Doch dann bog der Taifun nach Norden, brachte Hochwasser und Erdrutsche auch in die Präfektur Iwate. Die Absage folgte wenige Stunden vor dem Spiel. "Gerade fühle ich mich ein bisschen leer", sagte Kanadas Coach Kingsley Jones. Das Spiel gegen Namibia hätte seiner Mannschaft den einzigen Sieg im Turnier bringen können. Es fehlte der Abschluss. Nicht zu ändern nach den Bestimmungen des Weltverbandes. Die Kanadier machten das Beste draus und halfen den Menschen in Kamaishi beim Aufräumen nach dem Taifun.

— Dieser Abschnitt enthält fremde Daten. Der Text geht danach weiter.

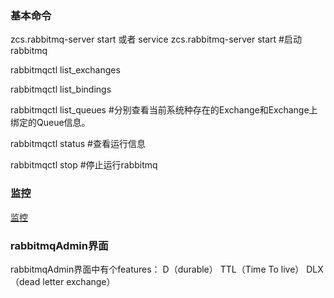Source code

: ### 基本命令
zcs.rabbitmq-server start  或者   service zcs.rabbitmq-server start     #启动rabbitmq

rabbitmqctl list_exchanges 

rabbitmqctl list_bindings

rabbitmqctl list_queues #分别查看当前系统种存在的Exchange和Exchange上绑定的Queue信息。

rabbitmqctl status  #查看运行信息

rabbitmqctl stop     #停止运行rabbitmq

### 监控
[监控](https://blog.csdn.net/u011424653/article/details/79824538)

### rabbitmqAdmin界面
rabbitmqAdmin界面中有个features： D（durable） TTL（Time To live） DLX（dead letter exchange）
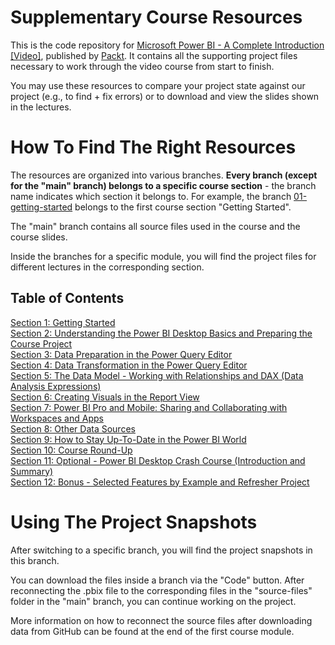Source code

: # Supplementary Course Resources

This is the code repository for [Microsoft Power BI - A Complete Introduction [Video]](https://www.packtpub.com/product/microsoft-power-bi-a-complete-introduction-2022-edition-video/9781789959031), published by [Packt](https://www.packtpub.com/?utm_source=github). It contains all the supporting project files necessary to work through the video course from start to finish.

You may use these resources to compare your project state against our project (e.g., to find + fix errors) or to download and view the slides shown in the lectures.

# How To Find The Right Resources

The resources are organized into various branches. **Every branch (except for the "main" branch) belongs to a specific course section** - the branch name indicates which section it belongs to. For example, the branch [01-getting-started](https://github.com/PacktPublishing/Microsoft-Power-BI---A-Complete-Introduction-2023-EDITION/tree/01-getting-started) belongs to the first course section "Getting Started".

The "main" branch contains all source files used in the course and the course slides.

Inside the branches for a specific module, you will find the project files for different lectures in the corresponding section.
## Table of Contents
[Section 1: Getting Started](https://github.com/PacktPublishing/Microsoft-Power-BI---A-Complete-Introduction-2023-EDITION/tree/01-getting-started)</br>
[Section 2: Understanding the Power BI Desktop Basics and Preparing the Course Project](https://github.com/PacktPublishing/Microsoft-Power-BI---A-Complete-Introduction-2023-EDITION/tree/02-understanding-the-basics)</br>
[Section 3: Data Preparation in the Power Query Editor](https://github.com/PacktPublishing/Microsoft-Power-BI---A-Complete-Introduction-2023-EDITION/tree/03-data-preparation-query-editor)</br>
[Section 4: Data Transformation in the Power Query Editor](https://github.com/PacktPublishing/Microsoft-Power-BI---A-Complete-Introduction-2023-EDITION/tree/04-data-transformation-query-editor)</br>
[Section 5: The Data Model - Working with Relationships and DAX (Data Analysis Expressions)](https://github.com/PacktPublishing/Microsoft-Power-BI---A-Complete-Introduction-2023-EDITION/tree/05-data-model-dax-and-relationships)</br>
[Section 6: Creating Visuals in the Report View](https://github.com/PacktPublishing/Microsoft-Power-BI---A-Complete-Introduction-2023-EDITION/tree/06-creating-visuals-report-view)</br>
[Section 7: Power BI Pro and Mobile: Sharing and Collaborating with Workspaces and Apps](https://github.com/PacktPublishing/Microsoft-Power-BI---A-Complete-Introduction-2023-EDITION/tree/07-pro-and-mobile)</br>
[Section 8: Other Data Sources](https://github.com/PacktPublishing/Microsoft-Power-BI---A-Complete-Introduction-2023-EDITION/tree/08-other-data-sources)</br>
[Section 9: How to Stay Up-To-Date in the Power BI World](https://github.com/PacktPublishing/Microsoft-Power-BI---A-Complete-Introduction-2023-EDITION/tree/09-how-to-stay-up-to-date-in-the-power-bi-world)</br>
[Section 10: Course Round-Up](https://github.com/PacktPublishing/Microsoft-Power-BI---A-Complete-Introduction-2023-EDITION/tree/10-course-roundup)</br>
[Section 11: Optional - Power BI Desktop Crash Course (Introduction and Summary)](https://github.com/PacktPublishing/Microsoft-Power-BI---A-Complete-Introduction-2023-EDITION/tree/11-Optional-Power-BI-Desktop-Crash-Course-Introduction-and-Summary)</br>
[Section 12: Bonus - Selected Features by Example and Refresher Project](https://github.com/PacktPublishing/Microsoft-Power-BI---A-Complete-Introduction-2023-EDITION/tree/12-bonus-selected-features-by-example-and-refresher-project)</br>

# Using The Project Snapshots

After switching to a specific branch, you will find the project snapshots in this branch.

You can download the files inside a branch via the "Code" button. After reconnecting the .pbix file to the corresponding files in the "source-files" folder in the "main" branch, you can continue working on the project.

More information on how to reconnect the source files after downloading data from GitHub can be found at the end of the first course module.
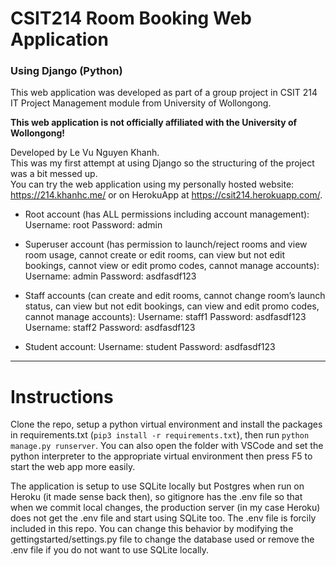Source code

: # CSIT214 Room Booking Web Application
### Using Django (Python)
This web application was developed as part of a group project in CSIT 214 IT Project Management module from University of Wollongong.

**This web application is not officially affiliated with the University of Wollongong!**

Developed by Le Vu Nguyen Khanh.  
This was my first attempt at using Django so the structuring of the project was a bit messed up.  
You can try the web application using my personally hosted website: https://214.khanhc.me/ or on HerokuApp at https://csit214.herokuapp.com/.  

- Root account (has ALL permissions including account management):
Username: root
Password: admin


- Superuser account (has permission to launch/reject rooms and view room usage, cannot create or edit rooms, can view but not edit bookings, cannot view or edit promo codes, cannot manage accounts):
Username: admin
Password: asdfasdf123


- Staff accounts (can create and edit rooms, cannot change room’s launch status, can view but not edit bookings, can view and edit promo codes, cannot manage accounts):
Username: staff1
Password: asdfasdf123
Username: staff2
Password: asdfasdf123


- Student account:
Username: student
Password: asdfasdf123

---
# Instructions
Clone the repo, setup a python virtual environment and install the packages in requirements.txt (`pip3 install -r requirements.txt`), then run `python manage.py runserver`. You can also open the folder with VSCode and set the python interpreter to the appropriate virtual environment then press F5 to start the web app more easily.

The application is setup to use SQLite locally but Postgres when run on Heroku (it made sense back then), so gitignore has the .env file so that when we commit local changes, the production server (in my case Heroku) does not get the .env file and start using SQLite too. The .env file is forcily included in this repo. You can change this behavior by modifying the gettingstarted/settings.py file to change the database used or remove the .env file if you do not want to use SQLite locally.
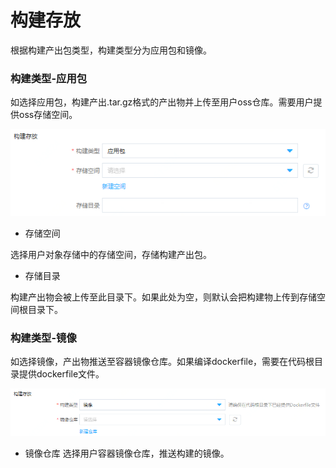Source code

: # 构建存放

根据构建产出包类型，构建类型分为应用包和镜像。

### 构建类型-应用包
如选择应用包，构建产出.tar.gz格式的产出物并上传至用户oss仓库。需要用户提供oss存储空间。
 
![](/image/codebuild/createApp4.PNG) 

 * 存储空间
 
选择用户对象存储中的存储空间，存储构建产出包。

 * 存储目录
 
构建产出物会被上传至此目录下。如果此处为空，则默认会把构建物上传到存储空间根目录下。

### 构建类型-镜像
 
如选择镜像，产出物推送至容器镜像仓库。如果编译dockerfile，需要在代码根目录提供dockerfile文件。
 
![](/image/codebuild/createApp5.PNG) 

 * 镜像仓库
选择用户容器镜像仓库，推送构建的镜像。

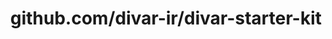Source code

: ---
layout: post
title: github.com/divar-ir/divar-starter-kit
categories: link
tags: [انگلیسی, گیت‌هاب, برنامه‌نویسی]
---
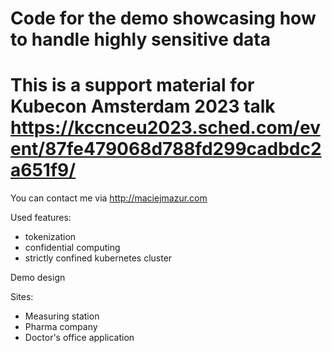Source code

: # Code for the demo showcasing how to handle highly sensitive data

# This is a support material for Kubecon Amsterdam 2023 talk https://kccnceu2023.sched.com/event/87fe479068d788fd299cadbdc2a651f9/

You can contact me via http://maciejmazur.com

Used features:
- tokenization
- confidential computing
- strictly confined kubernetes cluster

Demo design

Sites:
- Measuring station
- Pharma company
- Doctor's office application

Allerdings hätte das Unwetter-Management des Weltverbandes eine etwas nachhaltigere Verstimmung in die sonst recht einträchtige internationale Rugby-Familie gebracht, wenn auch der Showdown in Yokohama nicht zustande gekommen wäre. Eine Absage stand zur Debatte, und Schottlands Rugby-Union (SRU) erklärte, rechtliche Schritte würden folgen, falls ihren Leuten die letzte Chance aufs Viertelfinale genommen würde. Einen Sieg gegen Japan mit acht Punkten Vorsprung brauchten sie, um noch von Platz drei auf Platz eins der Tabelle zu springen, das war nicht unmöglich. "Enttäuschend" nannte der Weltverband die schottische Ankündigung in einer Presseaussendung und zitierte aus seinem Regelbuch, zu dem sich auch die SRU per Unterschrift bekannt habe.

Aber das Spiel fand ja dann statt, und die Schotten durften sich selbst davon überzeugen, dass sie diesmal wirklich nicht zu den besten acht Rugby-Teams der Welt gehören. Denn nach der frühen Führung folgte ein japanischer Sturm, den das Hagibis-geschädigte Volk mit großem Vergnügen betrachtete. Das Tempo der quirligen Japaner überforderte die Schotten. Nach Trys von Kotaro Matsushima, Keita Inagaki und Kenki Fukuoka lagen sie schon vor der Pause deutlich zurück. Fukuoka legte zu Beginn der zweiten Halbzeit nach, und die folgende schottische Aufholjagd war nicht mehr gut genug. "Wenn du 28 Punkte zulässt, rennst du immer hinterher", sagte Greig Laidlaw. Die Japaner wussten, wem sie diesen Sieg schenken wollten. "An alle, die unter dem Taifun leiden", sagte Kapitän Michael Leitch, "dieses Spiel ist für Euch."